Letters of Two Brides. Honore de Balzac
that make sunshine, does not exist. The bewitching words, the constant interchange of happiness, the misery of absence, the flood of joy at the presence of the beloved one—where are they? What soil produces these radiant flowers of the soul? Which is wrong? We or the world?
I have already seen hundreds of men, young and middle-aged; not one has stirred the least feeling in me. No proof of admiration and devotion on their part, not even a sword drawn in my behalf, would have moved me. Love, dear, is the product of such rare conditions that it is quite possible to live a lifetime without coming across the being on whom nature has bestowed the power of making one's happiness. The thought is enough to make one shudder; for if this being is found too late, what then?
For some days I have begun to tremble when I think of the destiny of women, and to understand why so many wear a sad face beneath the flush brought by the unnatural excitement of social dissipation. Marriage is a mere matter of chance. Look at yours. A storm of wild thoughts has passed over my mind. To be loved every day the same, yet with a difference, to be loved as much after ten years of happiness as on the first day!—such a love demands years. The lover must be allowed to languish, curiosity must be piqued and satisfied, feeling roused and responded to.
Is there, then, a law for the inner fruits of the heart, as there is for the visible fruits of nature? Can joy be made lasting? In what proportion should love mingle tears with pleasures? The cold policy of the funereal, monotonous, persistent routine of the convent seemed to me at these moments the only real life; while the wealth, the splendor, the tears, the delights, the triumph, the joy, the satisfaction, of a love equal, shared, and sanctioned, appeared a mere idle vision.

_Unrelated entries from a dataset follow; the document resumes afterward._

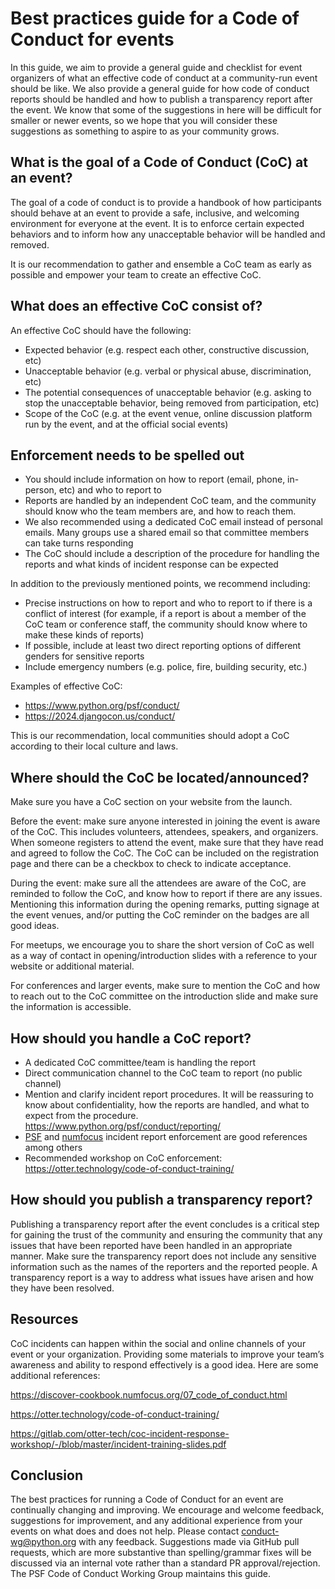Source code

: # Best practices guide for a Code of Conduct for events

In this guide, we aim to provide a general guide and checklist for event organizers of what an effective code of conduct at a community-run event should be like. We also provide a general guide for how code of conduct reports should be handled and how to publish a transparency report after the event. We know that some of the suggestions in here will be difficult for smaller or newer events, so we hope that you will consider these suggestions as something to aspire to as your community grows.

## What is the goal of a Code of Conduct (CoC) at an event?

The goal of a code of conduct is to provide a handbook of how participants should behave at an event to provide a safe, inclusive, and welcoming environment for everyone at the event. It is to enforce certain expected behaviors and to inform how any unacceptable behavior will be handled and removed.

It is our recommendation to gather and ensemble a CoC team as early as possible and empower your team to create an effective CoC. 

## What does an effective CoC consist of?

An effective CoC should have the following:

- Expected behavior (e.g. respect each other, constructive discussion, etc)
- Unacceptable behavior (e.g. verbal or physical abuse, discrimination, etc)
- The potential consequences of unacceptable behavior (e.g. asking to stop the unacceptable behavior, being removed from participation, etc)
- Scope of the CoC (e.g. at the event venue, online discussion platform run by the event, and at the official social events)

## Enforcement needs to be spelled out

- You should include information on how to report (email, phone, in-person, etc) and who to report to 
- Reports are handled by an independent CoC team, and the community should know who the team members are, and how to reach them. 
- We also recommended using a dedicated CoC email instead of personal emails. Many groups use a shared email so that committee members can take turns responding 
- The CoC should include a description of the procedure for handling the reports and what kinds of incident response can be expected

In addition to the previously mentioned points, we recommend including: 
- Precise instructions on how to report and who to report to if there is a conflict of interest (for example, if a report is about a member of the CoC team or conference staff, the community should know where to make these kinds of reports)
- If possible, include at least two direct reporting options of different genders for sensitive reports
- Include emergency numbers (e.g. police, fire, building security, etc.)
 
Examples of effective CoC:

- https://www.python.org/psf/conduct/
- https://2024.djangocon.us/conduct/

This is our recommendation, local communities should adopt a CoC according to their local culture and laws.

## Where should the CoC be located/announced?

Make sure you have a CoC section on your website from the launch. 

Before the event: make sure anyone interested in joining the event is aware of the CoC. This includes volunteers, attendees, speakers, and organizers. When someone registers to attend the event, make sure that they have read and agreed to follow the CoC. The CoC can be included on the registration page and there can be a checkbox to check to indicate acceptance.

During the event: make sure all the attendees are aware of the CoC, are reminded to follow the CoC, and know how to report if there are any issues. Mentioning this information during the opening remarks, putting signage at the event venues, and/or putting the CoC reminder on the badges are all good ideas.

For meetups, we encourage you to share the short version of CoC as well as a way of contact in opening/introduction slides with a reference to your website or additional material.

For conferences and larger events, make sure to mention the CoC and how to reach out to the CoC committee on the introduction slide and make sure the information is accessible. 

## How should you handle a CoC report?

- A dedicated CoC committee/team is handling the report
- Direct communication channel to the CoC team to report (no public channel)
- Mention and clarify incident report procedures. It will be reassuring to know about confidentiality, how the reports are handled, and what to expect from the procedure. https://www.python.org/psf/conduct/reporting/
- [PSF](https://www.python.org/psf/conduct/enforcement/) and [numfocus](https://numfocus.org/code-of-conduct/response-and-enforcement-events-meetups) incident report enforcement are good references among others 
- Recommended workshop on CoC enforcement: https://otter.technology/code-of-conduct-training/

## How should you publish a transparency report?

Publishing a transparency report after the event concludes is a critical step for gaining the trust of the community and ensuring the community that any issues that have been reported have been handled in an appropriate manner. Make sure the transparency report does not include any sensitive information such as the names of the reporters and the reported people. A transparency report is a way to address what issues have arisen and how they have been resolved.

## Resources

CoC incidents can happen within the social and online channels of your event or your organization. Providing some materials to improve your team’s awareness and ability to respond effectively is a good idea. Here are some additional references: 

https://discover-cookbook.numfocus.org/07_code_of_conduct.html

https://otter.technology/code-of-conduct-training/

https://gitlab.com/otter-tech/coc-incident-response-workshop/-/blob/master/incident-training-slides.pdf

## Conclusion

The best practices for running a Code of Conduct for an event are continually changing and improving. We encourage and welcome feedback, suggestions for improvement, and any additional experience from your events on what does and does not help. Please contact conduct-wg@python.org with any feedback. Suggestions made via GitHub pull requests, which are more substantive than spelling/grammar fixes will be discussed via an internal vote rather than a standard PR approval/rejection. The PSF Code of Conduct Working Group maintains this guide.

I see no room in this city for the gentle ways of love, for precious walks in shady alleys, the full moon sparkling on the water, while the suppliant pleads in vain. Rich, young, and beautiful, I have only to love, and love would become my sole occupation, my life; yet in the three months during which I have come and gone, eager and curious, nothing has appealed to me in the bright, covetous, keen eyes around me. No voice has thrilled me, no glance has made the world seem brighter.
Music alone has filled my soul, music alone has at all taken the place of our friendship. Sometimes, at night, I will linger for an hour by my window, gazing into the garden, summoning the future, with all it brings, out of the mystery which shrouds it. There are days too when, having started for a drive, I get out and walk in the Champs-Elysees, and picture to myself that the man who is to waken my slumbering soul is at hand, that he will follow and look at me. Then I meet only mountebanks, vendors of gingerbread, jugglers, passers-by hurrying to their business, or lovers who try to escape notice. These I am tempted to stop, asking them, "You who are happy, tell me what is love."
But the impulse is repressed, and I return to my carriage, swearing to die an old maid. Love is undoubtedly an incarnation, and how many conditions are needful before it can take place! We are not certain of never quarreling with ourselves, how much less so when there are two? This is a problem which God alone can solve.
I begin to think that I shall return to the convent. If I remain in society, I shall do things which will look like follies, for I cannot possibly reconcile myself to what I see. I am perpetually wounded either in my sense of delicacy, my inner principles, or my secret thoughts.
Ah! my mother is the happiest of women, adored as she is by Canalis, her great little man. My love, do you know I am seized sometimes with a horrible craving to know what goes on between my mother and that young man? Griffith tells me she has gone through all these moods; she has longed to fly at women, whose happiness was written in their face; she has blackened their character, torn them to pieces. According to her, virtue consists in burying all these savage instincts in one's innermost heart. But what then of the heart? It becomes the sink of all that is worst in us.
It is very humiliating that no adorer has yet turned up for me. I am a marriageable girl, but I have brothers, a family, relations, who are sensitive on the point of honor. Ah! if that is what keeps men back, they are poltroons.
The part of Chimene in the Cid and that of the Cid delight me. What a marvelous play! Well, good-bye.